┌──
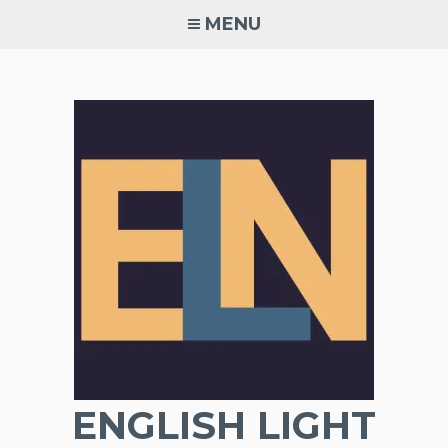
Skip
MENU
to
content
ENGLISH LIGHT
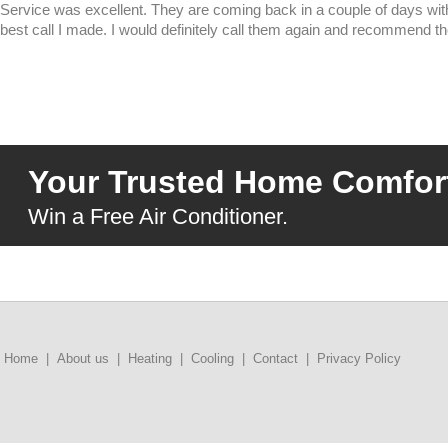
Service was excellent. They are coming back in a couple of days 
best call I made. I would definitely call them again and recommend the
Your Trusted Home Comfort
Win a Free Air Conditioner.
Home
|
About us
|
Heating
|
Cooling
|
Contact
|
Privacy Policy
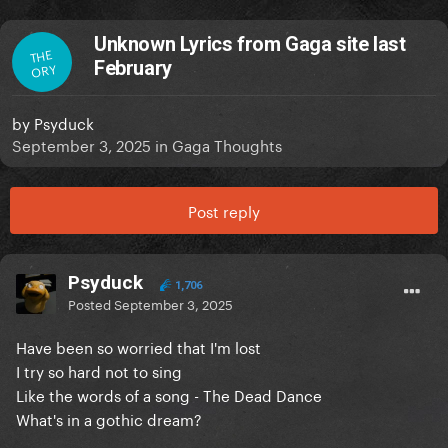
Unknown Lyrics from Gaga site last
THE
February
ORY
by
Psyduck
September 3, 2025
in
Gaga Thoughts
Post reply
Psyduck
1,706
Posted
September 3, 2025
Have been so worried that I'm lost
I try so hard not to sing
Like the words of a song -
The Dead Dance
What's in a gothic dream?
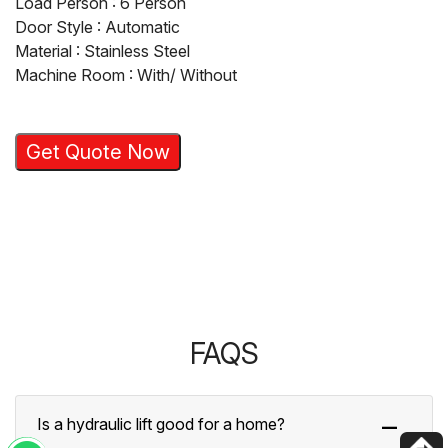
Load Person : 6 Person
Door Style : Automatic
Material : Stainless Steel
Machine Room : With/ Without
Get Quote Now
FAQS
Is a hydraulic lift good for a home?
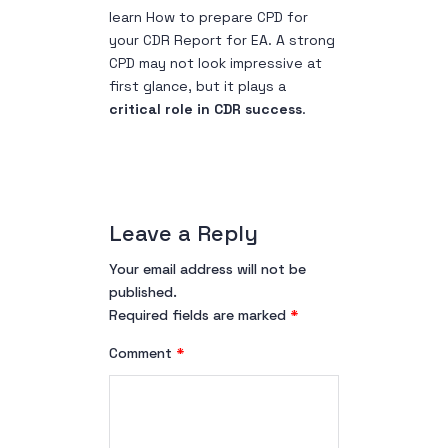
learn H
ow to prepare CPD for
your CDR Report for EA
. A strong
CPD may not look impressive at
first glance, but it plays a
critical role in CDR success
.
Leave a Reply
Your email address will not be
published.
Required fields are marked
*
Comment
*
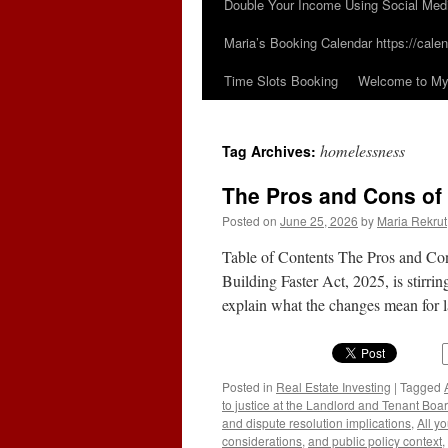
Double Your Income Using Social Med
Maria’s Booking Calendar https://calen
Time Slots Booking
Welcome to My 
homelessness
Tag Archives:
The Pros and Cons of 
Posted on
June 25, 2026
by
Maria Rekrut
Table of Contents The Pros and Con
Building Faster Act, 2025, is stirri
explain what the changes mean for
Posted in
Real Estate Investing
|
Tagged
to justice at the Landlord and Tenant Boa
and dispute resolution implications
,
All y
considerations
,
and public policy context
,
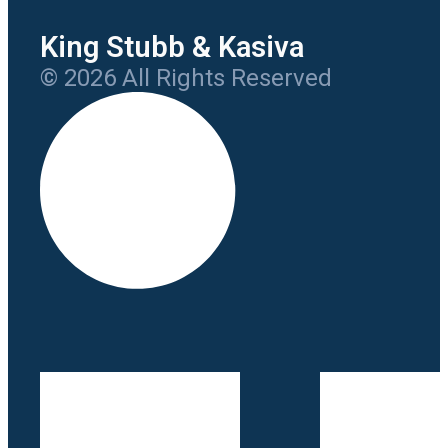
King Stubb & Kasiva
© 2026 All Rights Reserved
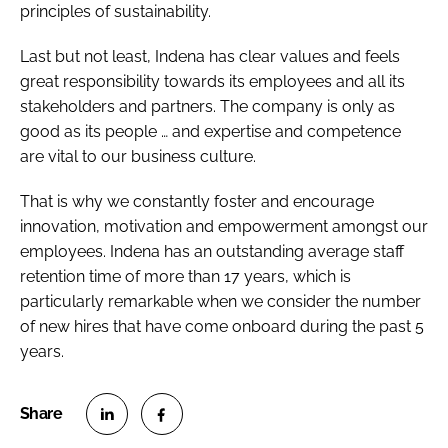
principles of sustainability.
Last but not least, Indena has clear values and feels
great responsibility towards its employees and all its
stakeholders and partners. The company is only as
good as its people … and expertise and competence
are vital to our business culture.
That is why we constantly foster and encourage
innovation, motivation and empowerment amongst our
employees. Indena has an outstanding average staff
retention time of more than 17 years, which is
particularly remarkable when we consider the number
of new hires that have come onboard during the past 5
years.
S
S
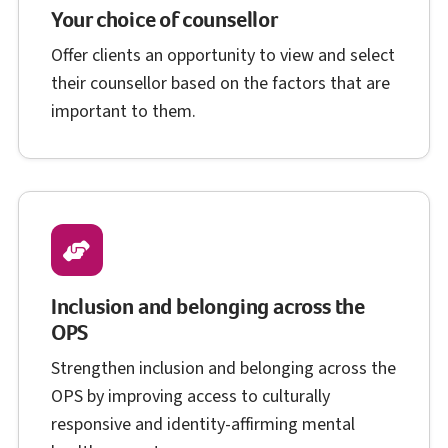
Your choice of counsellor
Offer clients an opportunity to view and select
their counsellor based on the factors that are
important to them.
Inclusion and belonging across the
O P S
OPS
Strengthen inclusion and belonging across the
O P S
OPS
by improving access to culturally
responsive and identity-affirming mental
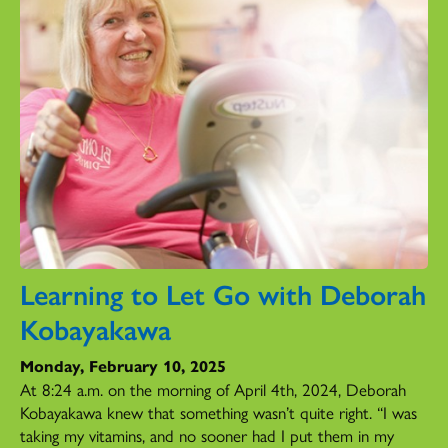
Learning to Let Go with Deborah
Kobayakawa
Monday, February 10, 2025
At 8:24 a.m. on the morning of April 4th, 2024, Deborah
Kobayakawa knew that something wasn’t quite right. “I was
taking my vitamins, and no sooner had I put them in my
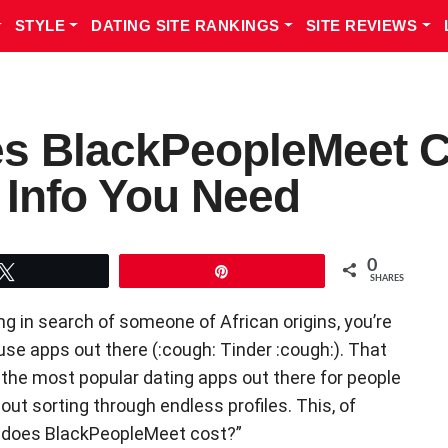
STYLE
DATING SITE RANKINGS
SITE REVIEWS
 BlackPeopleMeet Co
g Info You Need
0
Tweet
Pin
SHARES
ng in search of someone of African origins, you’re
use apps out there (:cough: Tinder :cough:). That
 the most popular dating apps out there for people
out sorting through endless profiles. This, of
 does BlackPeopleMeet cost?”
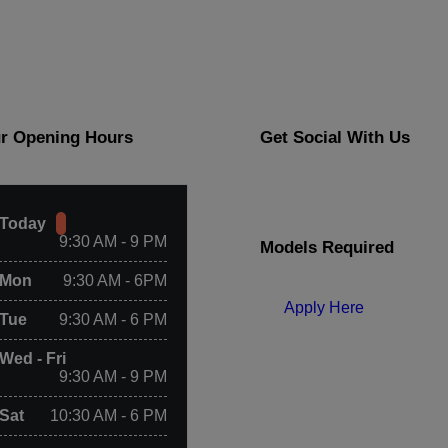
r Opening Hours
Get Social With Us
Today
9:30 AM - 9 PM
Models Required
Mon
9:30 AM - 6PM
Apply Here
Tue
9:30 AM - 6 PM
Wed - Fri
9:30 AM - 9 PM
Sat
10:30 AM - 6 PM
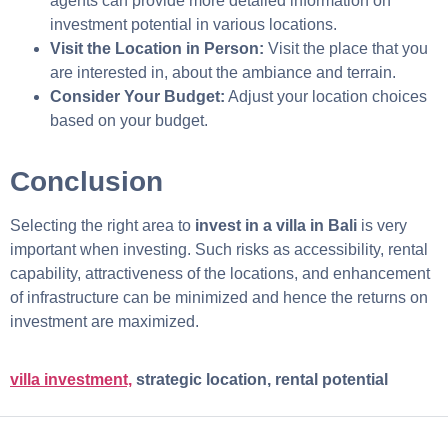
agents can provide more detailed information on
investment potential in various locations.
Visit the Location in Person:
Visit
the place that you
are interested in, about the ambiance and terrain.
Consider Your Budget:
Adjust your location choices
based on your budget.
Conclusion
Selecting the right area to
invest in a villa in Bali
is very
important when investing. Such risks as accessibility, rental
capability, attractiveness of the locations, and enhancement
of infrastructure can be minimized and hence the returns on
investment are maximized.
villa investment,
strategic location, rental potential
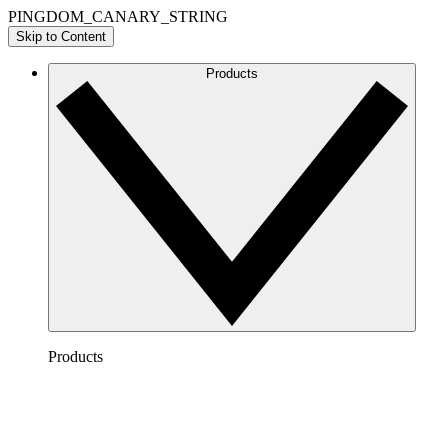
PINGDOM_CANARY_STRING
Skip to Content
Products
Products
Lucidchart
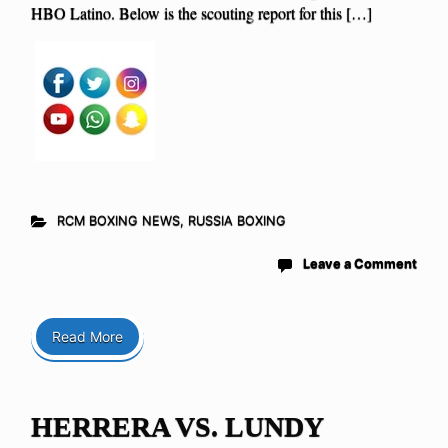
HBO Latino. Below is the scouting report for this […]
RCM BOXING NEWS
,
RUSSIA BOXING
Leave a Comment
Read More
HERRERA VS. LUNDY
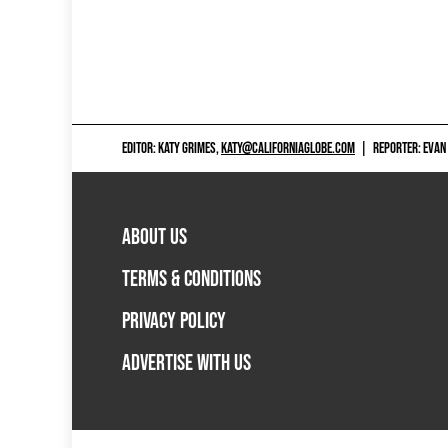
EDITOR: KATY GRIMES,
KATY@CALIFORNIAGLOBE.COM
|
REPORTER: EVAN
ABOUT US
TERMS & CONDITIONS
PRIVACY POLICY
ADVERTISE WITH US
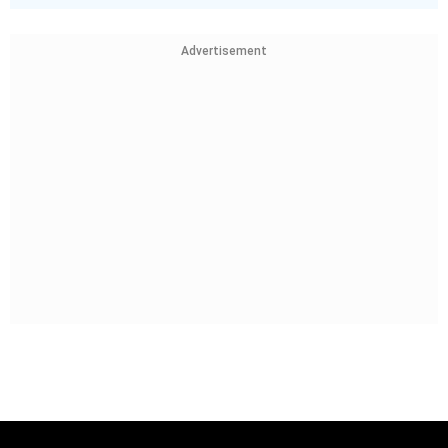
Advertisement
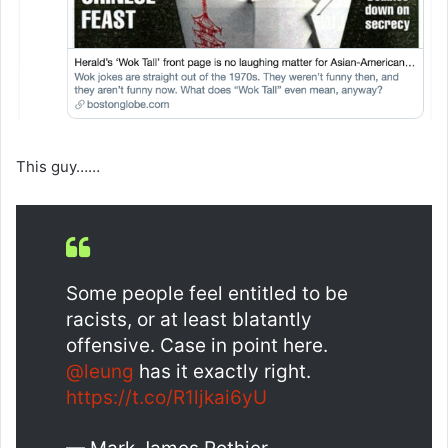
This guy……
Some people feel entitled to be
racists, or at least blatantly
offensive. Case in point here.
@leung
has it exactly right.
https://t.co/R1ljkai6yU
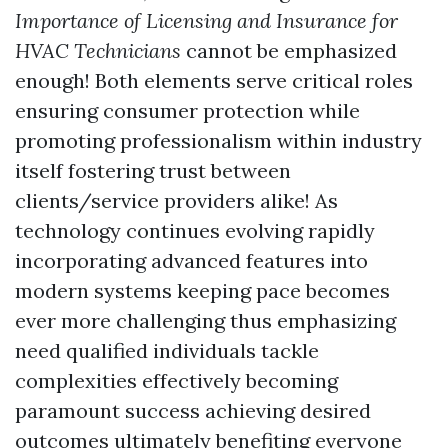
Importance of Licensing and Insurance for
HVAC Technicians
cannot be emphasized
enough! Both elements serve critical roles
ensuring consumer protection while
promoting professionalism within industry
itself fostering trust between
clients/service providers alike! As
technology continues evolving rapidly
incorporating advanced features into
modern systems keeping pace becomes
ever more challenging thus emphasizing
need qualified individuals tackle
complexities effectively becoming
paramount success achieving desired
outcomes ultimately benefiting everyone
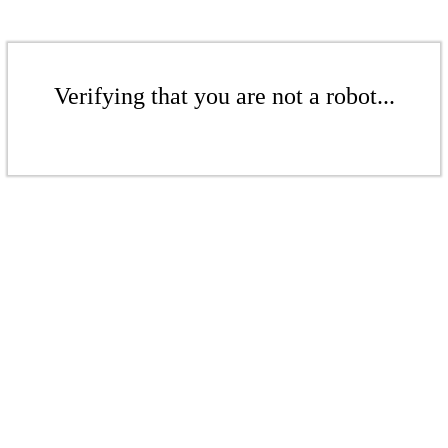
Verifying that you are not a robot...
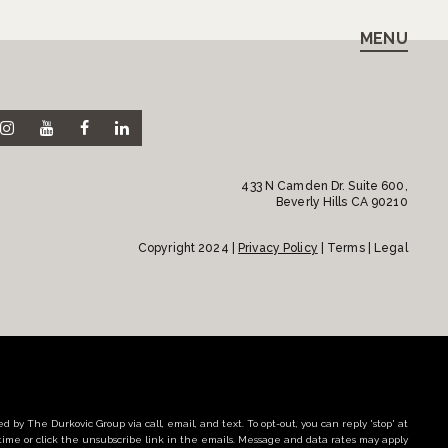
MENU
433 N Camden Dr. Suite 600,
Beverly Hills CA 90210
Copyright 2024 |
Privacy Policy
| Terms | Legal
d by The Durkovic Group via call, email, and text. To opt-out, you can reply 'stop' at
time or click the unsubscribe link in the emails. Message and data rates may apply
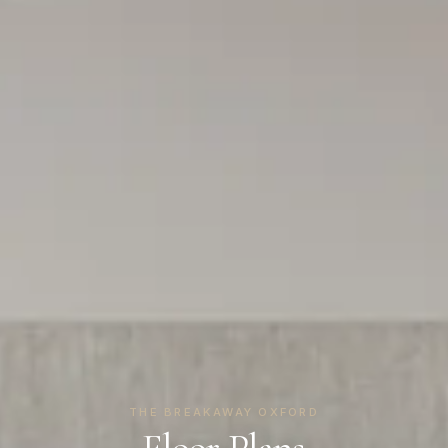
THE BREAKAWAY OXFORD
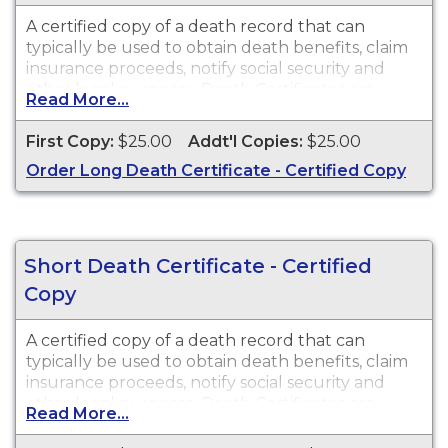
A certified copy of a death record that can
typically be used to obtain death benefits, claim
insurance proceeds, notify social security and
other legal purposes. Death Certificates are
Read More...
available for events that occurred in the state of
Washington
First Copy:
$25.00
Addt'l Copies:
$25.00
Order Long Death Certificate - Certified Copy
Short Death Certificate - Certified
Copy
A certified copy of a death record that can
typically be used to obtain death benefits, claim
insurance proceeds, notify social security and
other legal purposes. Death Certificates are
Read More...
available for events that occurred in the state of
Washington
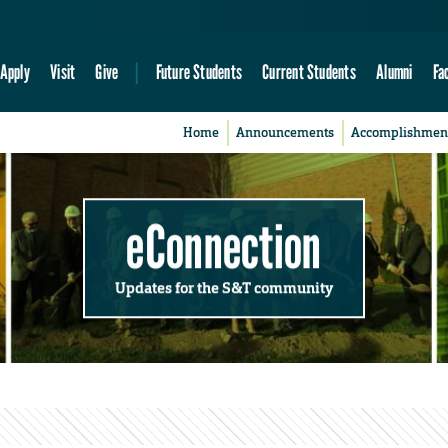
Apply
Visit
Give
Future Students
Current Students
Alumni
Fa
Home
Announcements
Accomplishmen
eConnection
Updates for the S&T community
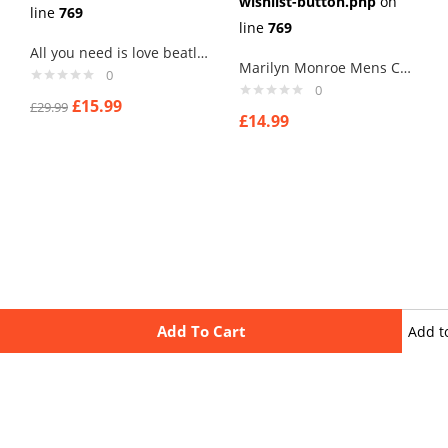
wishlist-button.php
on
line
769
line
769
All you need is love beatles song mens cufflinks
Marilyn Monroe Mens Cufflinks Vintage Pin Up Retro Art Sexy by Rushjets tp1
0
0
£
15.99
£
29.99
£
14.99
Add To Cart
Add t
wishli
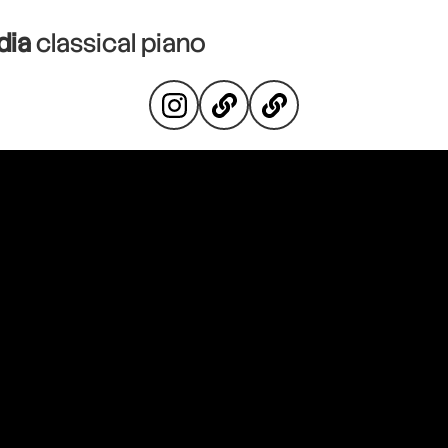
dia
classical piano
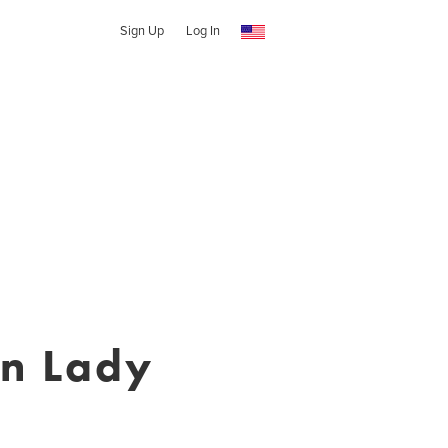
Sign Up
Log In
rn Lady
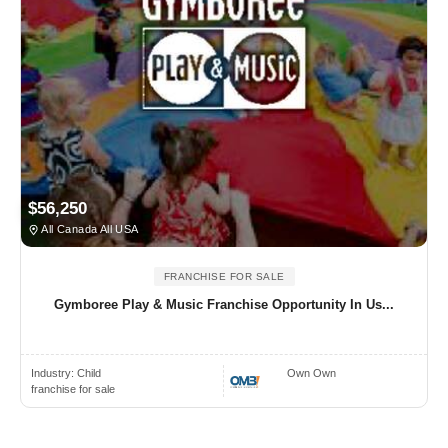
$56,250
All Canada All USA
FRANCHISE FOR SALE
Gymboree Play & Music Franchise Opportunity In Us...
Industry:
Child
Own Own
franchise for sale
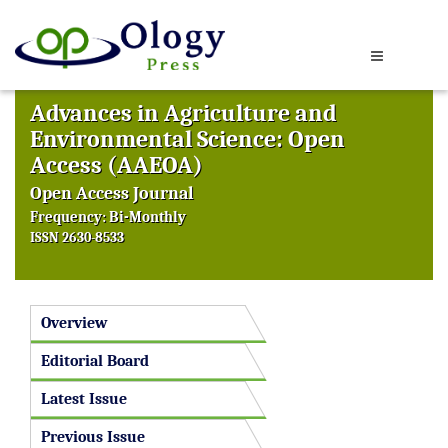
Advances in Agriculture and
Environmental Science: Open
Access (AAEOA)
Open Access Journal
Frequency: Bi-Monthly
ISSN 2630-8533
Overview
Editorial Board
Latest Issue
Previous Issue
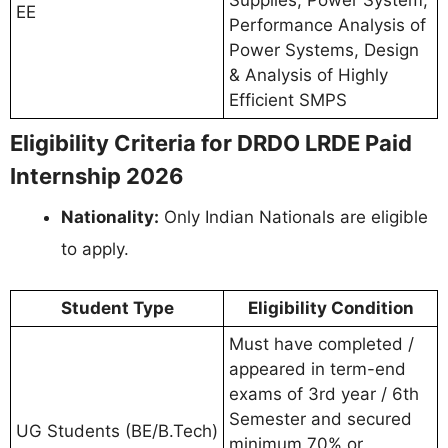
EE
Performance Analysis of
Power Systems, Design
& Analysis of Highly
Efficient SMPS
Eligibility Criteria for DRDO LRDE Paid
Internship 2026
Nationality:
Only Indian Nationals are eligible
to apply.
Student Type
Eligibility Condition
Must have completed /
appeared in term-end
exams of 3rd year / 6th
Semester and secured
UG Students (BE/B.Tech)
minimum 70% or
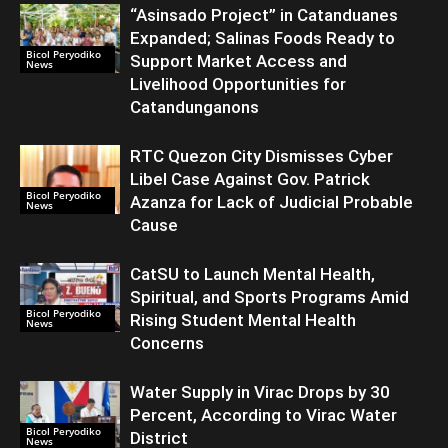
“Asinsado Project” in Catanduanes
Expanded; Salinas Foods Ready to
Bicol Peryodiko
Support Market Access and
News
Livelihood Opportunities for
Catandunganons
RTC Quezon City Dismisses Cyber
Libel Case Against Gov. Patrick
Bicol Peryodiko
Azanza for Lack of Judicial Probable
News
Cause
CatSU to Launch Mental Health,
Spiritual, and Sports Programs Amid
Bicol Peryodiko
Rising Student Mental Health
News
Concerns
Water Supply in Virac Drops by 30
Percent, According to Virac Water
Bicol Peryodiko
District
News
└──
▶ **Exercise goal**:
From the records above, copy out the part that opens with the line containing "Unknown Lyrics from Gaga site last" and closes with the line containing "All Rights Reserved", leaving the pictures out of your answer.

▶ **Your response**:
Unknown Lyrics from Gaga site last
THE
February
ORY
by
Psyduck
September 3, 2025
in
Gaga Thoughts
Post reply
Psyduck
1,706
Posted
September 3, 2025
Have been so worried that I'm lost
I try so hard not to sing
Like the words of a song -
The Dead Dance
What's in a gothic dream?
Load Person : 6 Person
Door Style : Automatic
Material : Stainless Steel
Machine Room : With/ Without
Get Quote Now
FAQS
Is a hydraulic lift good for a home?
learn H
ow to prepare CPD for
your CDR Report for EA
. A strong
CPD may not look impressive at
first glance, but it plays a
critical role in CDR success
.
Leave a Reply
Your email address will not be
published.
Required fields are marked
*
Comment
*
Double Your Income Using Social Med
Maria’s Booking Calendar https://calen
Time Slots Booking
Welcome to My 
homelessness
Tag Archives:
The Pros and Cons of 
Posted on
June 25, 2026
by
Maria Rekrut
Table of Contents The Pros and Con
Building Faster Act, 2025, is stirri
explain what the changes mean for
Posted in
Real Estate Investing
|
Tagged
to justice at the Landlord and Tenant Boa
and dispute resolution implications
,
All y
considerations
,
and public policy context
,
King Stubb & Kasiva
© 2026 All Rights Reserved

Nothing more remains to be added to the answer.